Task instructions:
(A) Copy, word for word, the part of the Chameleon Ensemble concert review that opens with the words containing "The beloved Mozart" and closes with "composing this piece.)".
(B) Pick up the review of the Chameleon Ensemble's concert after its final sentence and keep writing it.

Source text:
The Chameleon Ensemble, led by flutist and Artistic Director Deborah Boldin, has been a fixture in Boston for thirteen years, and after hearing them at the Goethe Institut in Boston last Sunday, I wish them another thirteen years, at least. Their programs are always an unusually well thought out blend of the classic and contemporary, and their program on February 13 was a stellar example of interesting programming. Hearing the Chameleon’s excellent musicians in the gorgeous room in Boston’s Goethe Institut is a real treat; this is a perfect space for chamber music.
The afternoon opened with the rarely heard but lovely Quatre Visages for viola & piano, Op. 238, by Darius Milhaud (1892-1974), short, tuneful sketches featuring “La Californienne,” “The Wisconsinian,” “La Bruxelloise,” and “La Parisienne.” Played by violist Scott Woolweaver and the afternoon’s wonderful pianist Gloria Chien, these miniatures were simply delightful, whimsical and sweet.
Steven Stucky’s (b. 1949) adventurous sextet, Ad Parnassum, was given a terrific performance. Featuring two winds — flute and clarinet, two strings — violin and cello, piano and percussion (the excellent Aaron Trant) this is one of those “contemporary” pieces that appeals to, and even entrances, those who think they rather not hear “contemporary” music. Composed to celebrate the thirtieth anniversary of Boston Music Viva in 1998, it’s a piece with legs. Stucky found his inspiration, and title, in painter Paul Klee’s “Ad Parnassum,” from which Stucky learned a great deal.
“Above all,” we read in the program notes, “I have tried to learn from Klee how a busy surface, dense with small details, can cohere to produce large, clear shapes, simple but powerful. This seems to me as valuable an aim in music as it is in art.” That this perfomance was as excellent as it was is due to a heroic substitute, Meg Freivogel, a violinist in the Jupiter Quartet, who jumped in with less than a day’s notice and saved the day with great playing. Many cheers for the ensemble, with an extra set of cheers for Ms. Freivogel.
The beloved Mozart “Kegelstatt” Trio K. 498 for clarinet, viola and piano (1786) was given a lovely performance, again by the Chameleon’s terrific pianist Chien (who played beautifully in four of the afternoon’s five performances), violist Woolweaver, and clarinetist Gary Gorczyca. This is a piece very dear to my heart, and I am glad to report it was played, especially by all three musicians, with beauty and elan. Listening to Gorczyca, I was repeatedly reminded of the great late clarinetist Harold Wright: this is the highest compliment I can give to a clarinetist. (The trio got its nickname (Kegelstatt can be translated as skittleground or a sort of bowling) because, as the apocryphal tale goes, Mozart was playing a game of skittles, known as “keggles” while composing this piece.)

Data:
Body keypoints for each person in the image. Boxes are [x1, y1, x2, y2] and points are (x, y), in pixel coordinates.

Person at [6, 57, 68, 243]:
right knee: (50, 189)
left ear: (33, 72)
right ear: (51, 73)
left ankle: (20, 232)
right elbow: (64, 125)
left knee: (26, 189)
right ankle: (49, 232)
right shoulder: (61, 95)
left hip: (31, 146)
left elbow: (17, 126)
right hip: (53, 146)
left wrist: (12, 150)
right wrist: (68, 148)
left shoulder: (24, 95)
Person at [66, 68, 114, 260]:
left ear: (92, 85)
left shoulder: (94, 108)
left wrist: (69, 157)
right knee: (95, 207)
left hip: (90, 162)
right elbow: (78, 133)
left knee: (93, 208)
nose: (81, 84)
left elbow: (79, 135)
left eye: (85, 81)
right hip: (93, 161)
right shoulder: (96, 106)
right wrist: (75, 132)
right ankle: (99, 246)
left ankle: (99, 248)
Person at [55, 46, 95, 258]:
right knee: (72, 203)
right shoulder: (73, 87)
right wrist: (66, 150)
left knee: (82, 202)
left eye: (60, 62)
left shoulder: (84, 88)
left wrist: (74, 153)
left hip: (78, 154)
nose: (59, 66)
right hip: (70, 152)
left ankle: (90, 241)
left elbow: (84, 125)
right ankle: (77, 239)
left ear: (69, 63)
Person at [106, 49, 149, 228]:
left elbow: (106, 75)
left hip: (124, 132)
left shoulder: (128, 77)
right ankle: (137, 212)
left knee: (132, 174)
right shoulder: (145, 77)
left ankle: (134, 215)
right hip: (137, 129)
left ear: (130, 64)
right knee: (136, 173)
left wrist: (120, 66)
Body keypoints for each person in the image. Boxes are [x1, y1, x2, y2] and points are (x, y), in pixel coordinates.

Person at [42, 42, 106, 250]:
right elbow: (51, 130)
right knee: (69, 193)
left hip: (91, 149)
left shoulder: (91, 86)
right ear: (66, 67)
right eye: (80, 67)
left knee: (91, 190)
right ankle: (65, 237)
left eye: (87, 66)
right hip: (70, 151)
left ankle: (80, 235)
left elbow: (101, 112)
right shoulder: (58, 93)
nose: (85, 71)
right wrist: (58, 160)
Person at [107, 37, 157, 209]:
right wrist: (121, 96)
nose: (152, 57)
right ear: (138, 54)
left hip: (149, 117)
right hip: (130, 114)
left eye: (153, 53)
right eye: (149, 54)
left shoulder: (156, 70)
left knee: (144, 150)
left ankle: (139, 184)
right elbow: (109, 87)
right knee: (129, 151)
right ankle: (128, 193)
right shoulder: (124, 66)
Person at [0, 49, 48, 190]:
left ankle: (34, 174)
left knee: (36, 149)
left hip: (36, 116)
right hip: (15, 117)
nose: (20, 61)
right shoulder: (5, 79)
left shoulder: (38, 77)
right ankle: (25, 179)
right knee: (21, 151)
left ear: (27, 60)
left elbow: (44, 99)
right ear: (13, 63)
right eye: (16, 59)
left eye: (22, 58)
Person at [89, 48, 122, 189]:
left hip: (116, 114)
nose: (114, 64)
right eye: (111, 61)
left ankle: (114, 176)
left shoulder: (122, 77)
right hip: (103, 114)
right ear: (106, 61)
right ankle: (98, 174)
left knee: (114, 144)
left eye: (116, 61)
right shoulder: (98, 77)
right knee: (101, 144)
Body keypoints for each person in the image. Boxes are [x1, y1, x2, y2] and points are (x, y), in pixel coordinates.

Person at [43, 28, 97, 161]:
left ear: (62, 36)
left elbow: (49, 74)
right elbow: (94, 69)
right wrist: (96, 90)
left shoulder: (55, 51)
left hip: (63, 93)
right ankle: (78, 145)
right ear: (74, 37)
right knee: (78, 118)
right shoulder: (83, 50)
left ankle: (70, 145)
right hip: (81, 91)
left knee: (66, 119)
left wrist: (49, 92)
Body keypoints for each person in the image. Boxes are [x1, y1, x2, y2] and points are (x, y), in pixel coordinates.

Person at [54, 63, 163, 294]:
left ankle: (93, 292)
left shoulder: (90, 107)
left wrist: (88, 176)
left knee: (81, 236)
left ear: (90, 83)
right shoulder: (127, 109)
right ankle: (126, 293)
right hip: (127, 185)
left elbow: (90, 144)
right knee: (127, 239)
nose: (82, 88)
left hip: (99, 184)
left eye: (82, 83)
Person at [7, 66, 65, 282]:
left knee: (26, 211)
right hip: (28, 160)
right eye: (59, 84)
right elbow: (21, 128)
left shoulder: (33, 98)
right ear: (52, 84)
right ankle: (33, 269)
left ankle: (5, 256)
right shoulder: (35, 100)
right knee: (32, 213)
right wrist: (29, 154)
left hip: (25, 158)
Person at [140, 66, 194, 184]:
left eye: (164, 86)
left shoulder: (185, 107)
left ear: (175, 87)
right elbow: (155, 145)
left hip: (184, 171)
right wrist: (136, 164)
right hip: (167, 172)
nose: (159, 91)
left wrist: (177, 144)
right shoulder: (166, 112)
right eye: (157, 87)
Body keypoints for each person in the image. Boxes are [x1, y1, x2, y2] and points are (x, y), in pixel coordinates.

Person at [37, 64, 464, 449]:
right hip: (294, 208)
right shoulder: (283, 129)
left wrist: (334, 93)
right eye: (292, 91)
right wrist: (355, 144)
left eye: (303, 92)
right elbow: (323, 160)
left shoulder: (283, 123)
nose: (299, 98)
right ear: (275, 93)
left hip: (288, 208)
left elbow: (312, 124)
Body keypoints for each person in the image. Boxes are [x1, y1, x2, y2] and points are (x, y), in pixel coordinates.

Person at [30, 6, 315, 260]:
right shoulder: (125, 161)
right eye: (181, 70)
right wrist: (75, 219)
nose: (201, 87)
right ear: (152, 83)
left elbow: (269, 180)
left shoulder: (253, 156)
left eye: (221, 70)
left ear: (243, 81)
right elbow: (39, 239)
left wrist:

Per-task outputs:
(A)
The beloved Mozart “Kegelstatt” Trio K. 498 for clarinet, viola and piano (1786) was given a lovely performance, again by the Chameleon’s terrific pianist Chien (who played beautifully in four of the afternoon’s five performances), violist Woolweaver, and clarinetist Gary Gorczyca. This is a piece very dear to my heart, and I am glad to report it was played, especially by all three musicians, with beauty and elan. Listening to Gorczyca, I was repeatedly reminded of the great late clarinetist Harold Wright: this is the highest compliment I can give to a clarinetist. (The trio got its nickname (Kegelstatt can be translated as skittleground or a sort of bowling) because, as the apocryphal tale goes, Mozart was playing a game of skittles, known as “keggles” while composing this piece.)

(B)
Next was a newish piece New Gates by the very popular Finnish composer Kaija Saariaho (b. 1952). It is actually a transcription of a 1996 ballet piece scored for flute, harpsichord, and cello. In its current incarnation, it is scored for flute, viola, and harp, the ever-popular combination made famous by Claude Debussy, and copied ever since. (I would estimate the number of pieces for this combination in the last twenty years has gone from a few to more than twenty). As the program notes inform us, Saariaho uses “a variety of techniques to color the sound, with the instrumentalists gradually shifting and alternating from one mode of playing to another. They include increasing or decreasing bow pressure, breath tone to normal, and glissandi and pitch bending…. [She] calls on the flutist to whisper French phonemes while blowing over the instrument, a favorite technique of hers.” This was, I guess, an excellent performance of a piece I really didn’t care for. Saariaho puts her players through their paces, which in her case involves a viola playing on one high string screechingly, the harp trilling all over the harp (done nicely), and the flutist talking into her flute.
Finally, the magical Ravel Piano Trio in a minor (first performed in 1915) was given a stunning performance. Once again, Gloria Chien played the piano part with great panache. The violinist Joanna Kurkowicz and cellist Rafael Popper-Keizer, both excellent players, had, I thought, a balance problem: Kurkowicz’s powerful sound projected more favorably than Popper-Keizer (who plays very nicely indeed), and while her playing is quite sensational, it didn’t blend with the cellist much of the time. Nevertheless, it was a wonderful finish to an outstanding concert.
Susan Miron is a book critic, essayist, and harpist. Her last two CDs featured her transcriptions of keyboard music of Domenico Scarlatti.